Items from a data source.
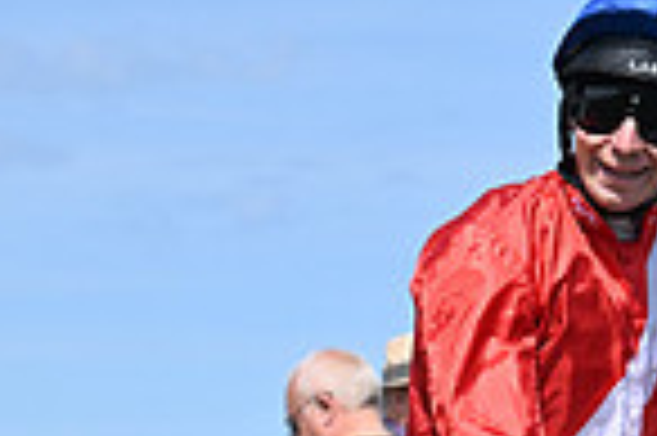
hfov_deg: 7.4
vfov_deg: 4.8
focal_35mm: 279
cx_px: 648
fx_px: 5086
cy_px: 852
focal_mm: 70
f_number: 5.6
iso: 400
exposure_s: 1/3200
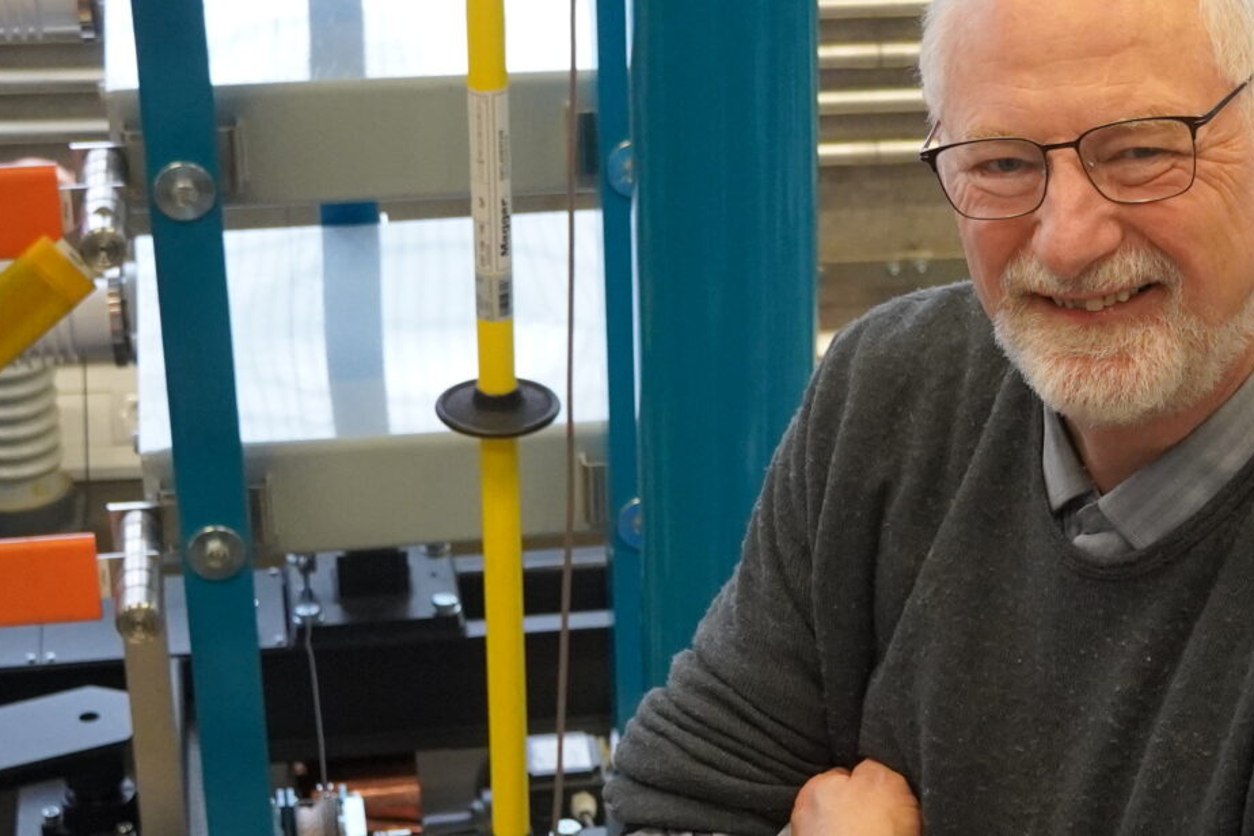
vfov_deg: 12.6
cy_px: 659
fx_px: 3762
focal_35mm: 108
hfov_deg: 18.7
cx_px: 1054
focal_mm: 26
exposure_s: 1/160
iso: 1600
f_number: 4
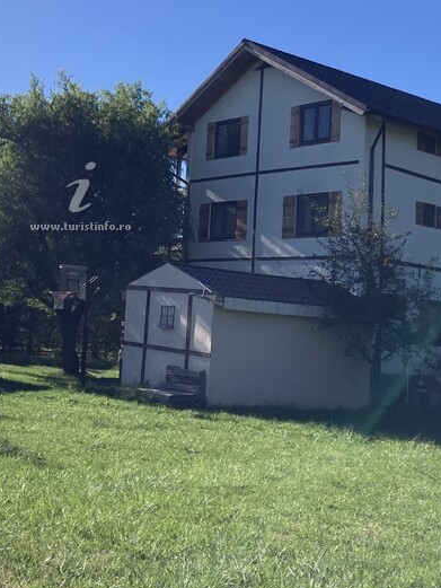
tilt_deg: +11.1
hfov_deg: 25.9
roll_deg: -4.4
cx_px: 65
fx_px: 934
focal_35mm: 55
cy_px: 179
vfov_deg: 34.5
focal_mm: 3.99
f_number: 1.8
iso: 25
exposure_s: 1/2525
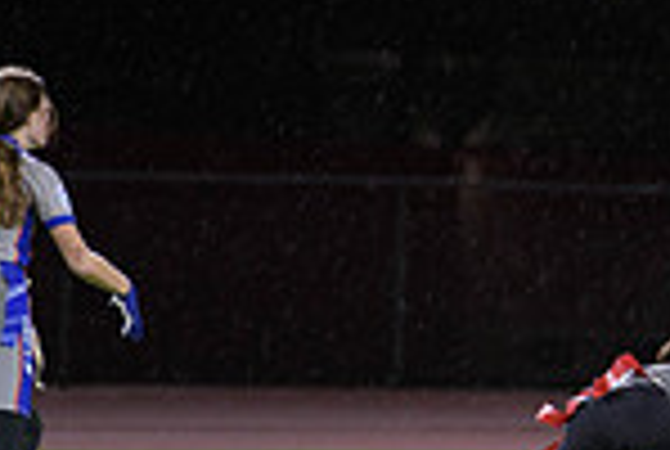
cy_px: 299
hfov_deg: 2.9
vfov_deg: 2.0
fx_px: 13035
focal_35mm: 699
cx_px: 666
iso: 1250
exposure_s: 1/200
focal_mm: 180
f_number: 2.8
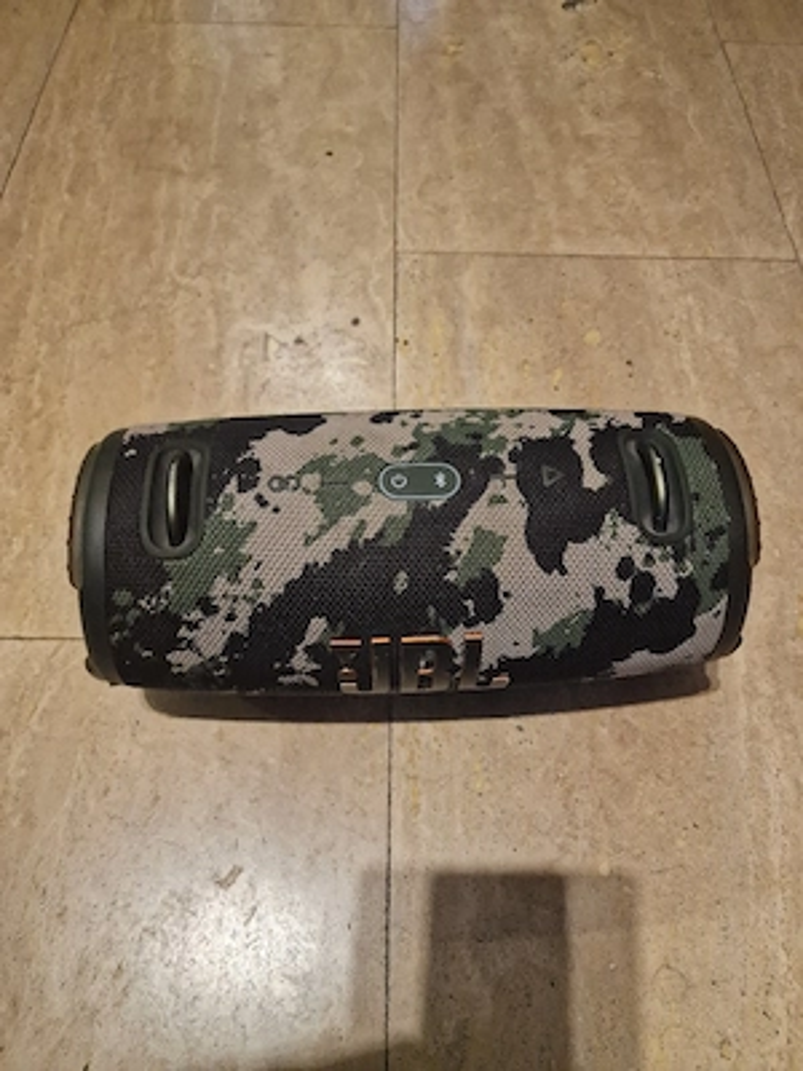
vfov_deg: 73.9
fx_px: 711
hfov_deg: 58.9
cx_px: 402
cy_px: 536
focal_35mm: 23
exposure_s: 1/100
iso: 800
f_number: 1.8
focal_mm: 6.4
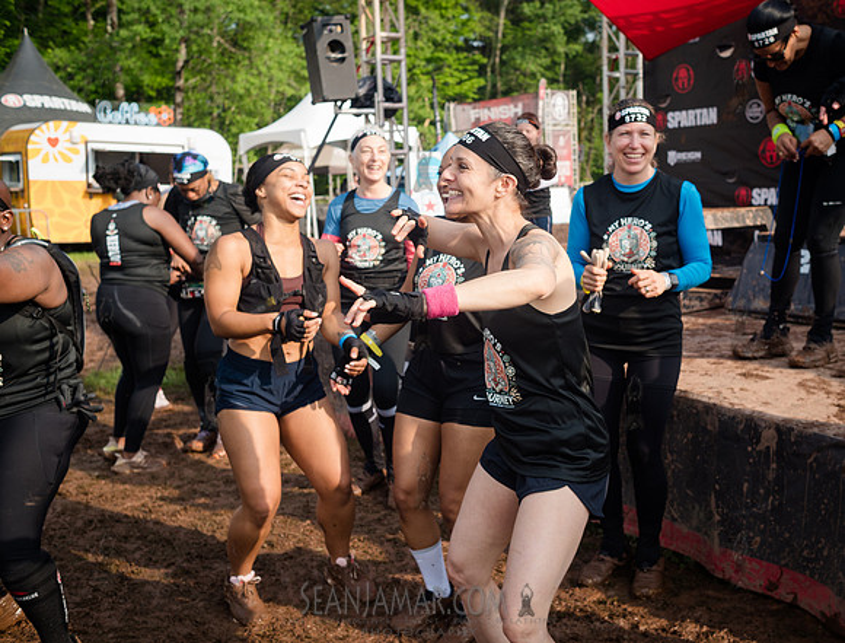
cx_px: 494
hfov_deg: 47.3
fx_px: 960
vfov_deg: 37.0
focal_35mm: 39
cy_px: 314
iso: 250
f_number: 5.6
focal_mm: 35
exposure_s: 1/500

Problem description.
Print verbatim every line above, apart from the pictures.

Response box.
hfov_deg: 7.4
vfov_deg: 4.8
focal_35mm: 279
cx_px: 648
fx_px: 5086
cy_px: 852
focal_mm: 70
f_number: 5.6
iso: 400
exposure_s: 1/3200
vfov_deg: 12.6
cy_px: 659
fx_px: 3762
focal_35mm: 108
hfov_deg: 18.7
cx_px: 1054
focal_mm: 26
exposure_s: 1/160
iso: 1600
f_number: 4
tilt_deg: +11.1
hfov_deg: 25.9
roll_deg: -4.4
cx_px: 65
fx_px: 934
focal_35mm: 55
cy_px: 179
vfov_deg: 34.5
focal_mm: 3.99
f_number: 1.8
iso: 25
exposure_s: 1/2525
cy_px: 299
hfov_deg: 2.9
vfov_deg: 2.0
fx_px: 13035
focal_35mm: 699
cx_px: 666
iso: 1250
exposure_s: 1/200
focal_mm: 180
f_number: 2.8
vfov_deg: 73.9
fx_px: 711
hfov_deg: 58.9
cx_px: 402
cy_px: 536
focal_35mm: 23
exposure_s: 1/100
iso: 800
f_number: 1.8
focal_mm: 6.4
cx_px: 494
hfov_deg: 47.3
fx_px: 960
vfov_deg: 37.0
focal_35mm: 39
cy_px: 314
iso: 250
f_number: 5.6
focal_mm: 35
exposure_s: 1/500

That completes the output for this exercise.